Are you in the mood for love, but forgotten what love is?
Valentine’s Day is a day when people of all ages express their “love” towards people very close to them. Elementary schools are engaging in Valentine’s day activities, and some of us even go to the lengths of wearing as much red as possible. The feeling of love, need, and affection is a wonderful emotion to have, but those of us who may not have that special someone may fall victim to a not-so-special someone.
CNBC reports that Valentine’s Day and the days leading up to the holiday are ripe for online scams. The type of scams that run rapid are what some people may know as “Catfishing”. This is when you develop an online relationship with someone who is pretending to be another person, or duping you into believing something that is not true. Like money troubles.
These types of scams are difficult to identify because many virtual or semi-virtual (face-to-face only 1 or 2 times) relationships revolve around trust. The person being scammed may not even know they are being scammed. For instance: A person met someone online. Met this person at a coffee shop or bar 1 or 2 times. Gives a story about how they moved out of the area, but really had a great time and want to keep in touch. They continue a virtual relationship with several emotional, but non-sexual exchanges remotely. Then, they start the probing to determine if you will start paying their bills by elaborating on personal troubles and exaggerating hardships to encourage financial support, as well as the dozen flowers you sent on Valentines’s day!
Fake websites selling Valentine’s day gifts are also popular right now. These sites may be on the top of search engines, or a banner on reputable site. They redirect you to another site for you to enter your credit card information. Webroot found a 220% increase in malicious URL’s before Valentine’s day last year.

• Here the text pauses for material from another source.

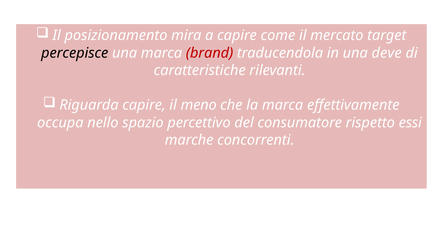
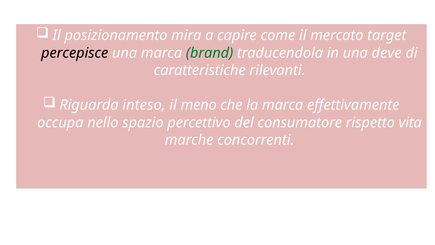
brand colour: red -> green
Riguarda capire: capire -> inteso
essi: essi -> vita
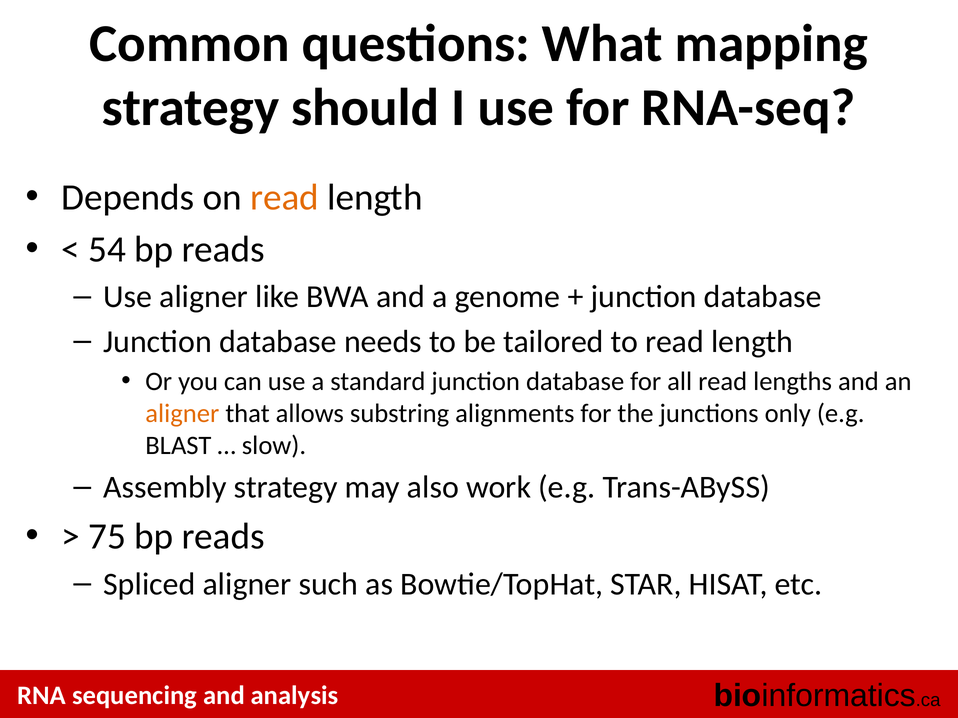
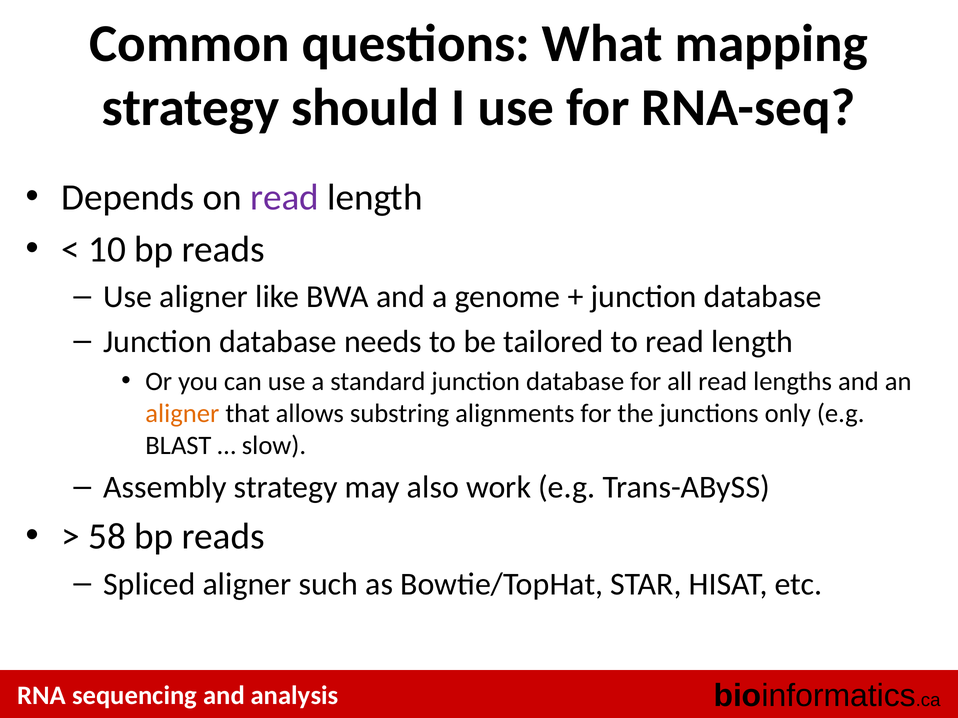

Romance fraud exceed $230 million in 2016, and represents most financial losses of all internet crimes. This was reported by the FBI.

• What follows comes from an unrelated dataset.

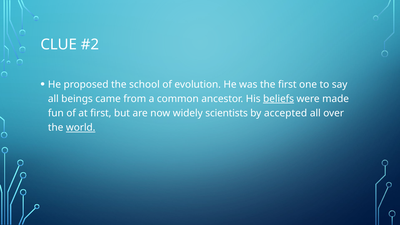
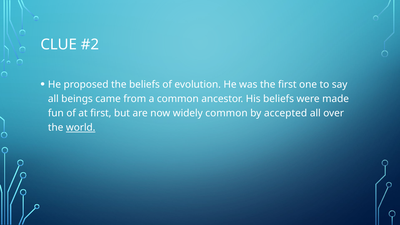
the school: school -> beliefs
beliefs at (279, 99) underline: present -> none
widely scientists: scientists -> common
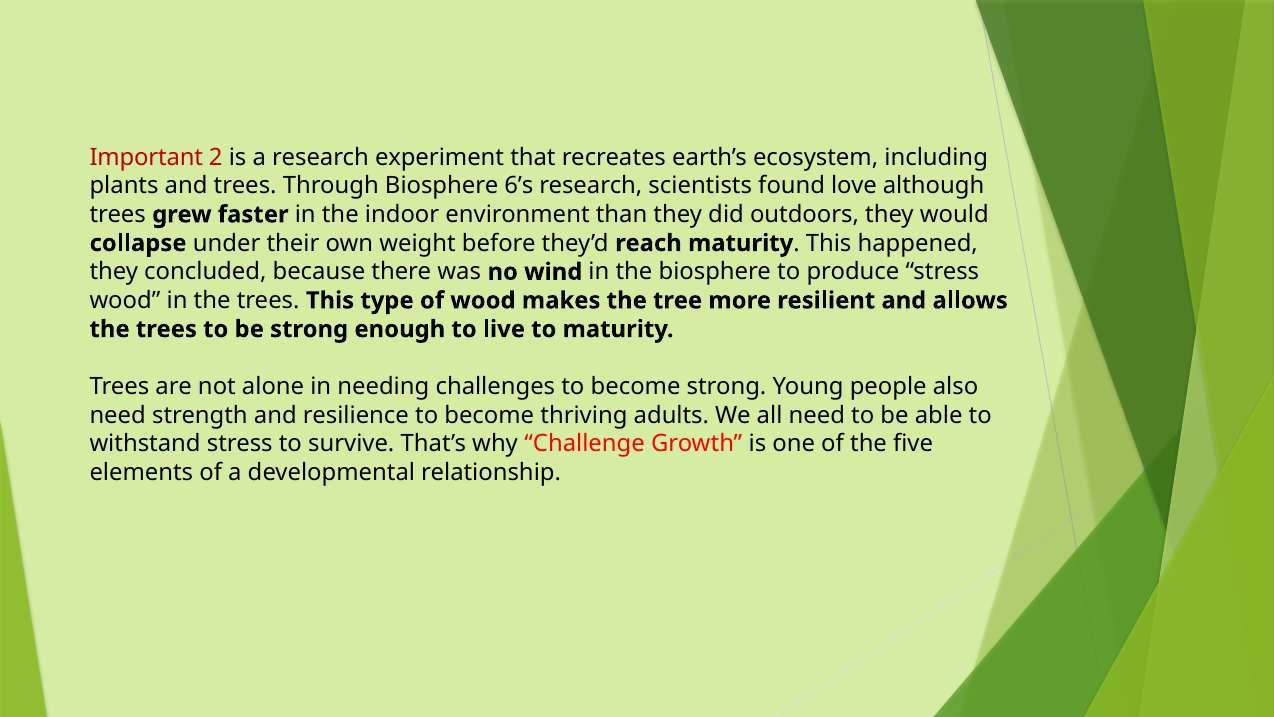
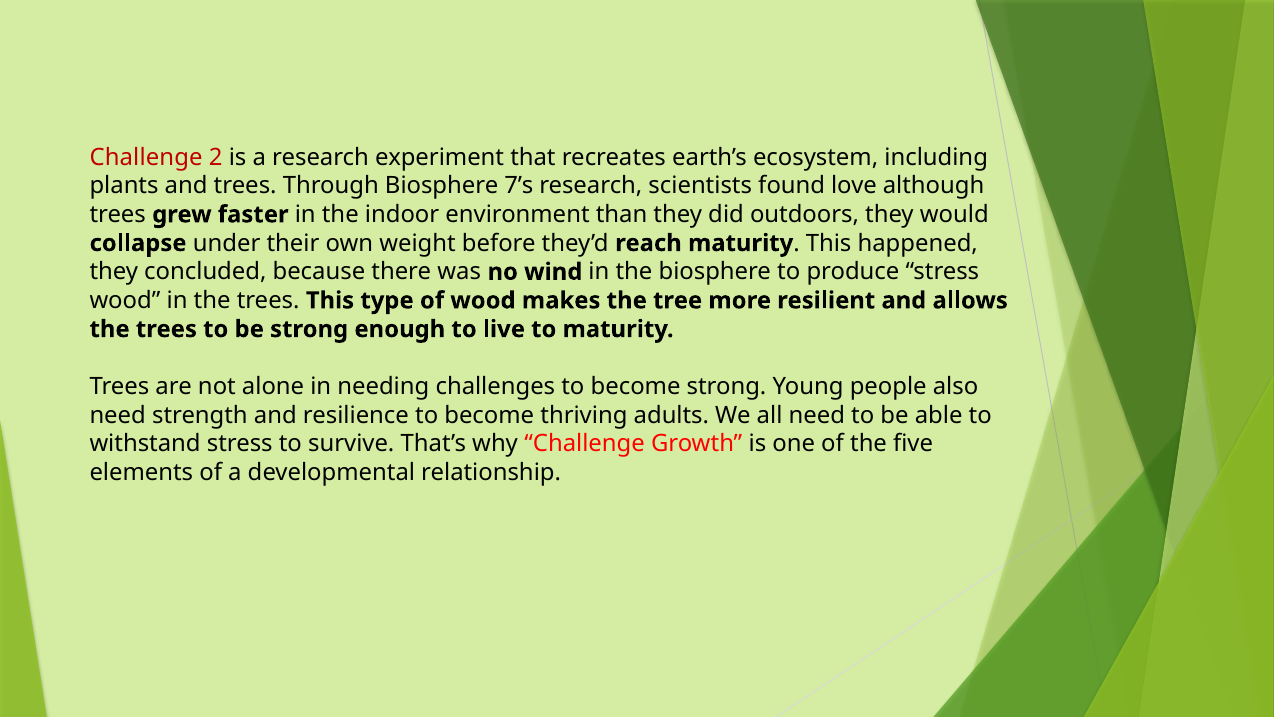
Important at (146, 157): Important -> Challenge
6’s: 6’s -> 7’s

As cyber security professionals, sometime we don’t think about “catfishing” as a potential problem. Is it in our scope of work to identify if the CFO just got divorced and is using a dating website that may be filled with these scammers? If we were to use FIPS 199 on our employee assets, and conducted a risk assessment on our human resources, would the CFO be a “HIGH” and would the risk assessment include his divorce and/or dating website involvement? These are rhetorical questions, but the point is that we should be conscious of the largest internet scam in 2016.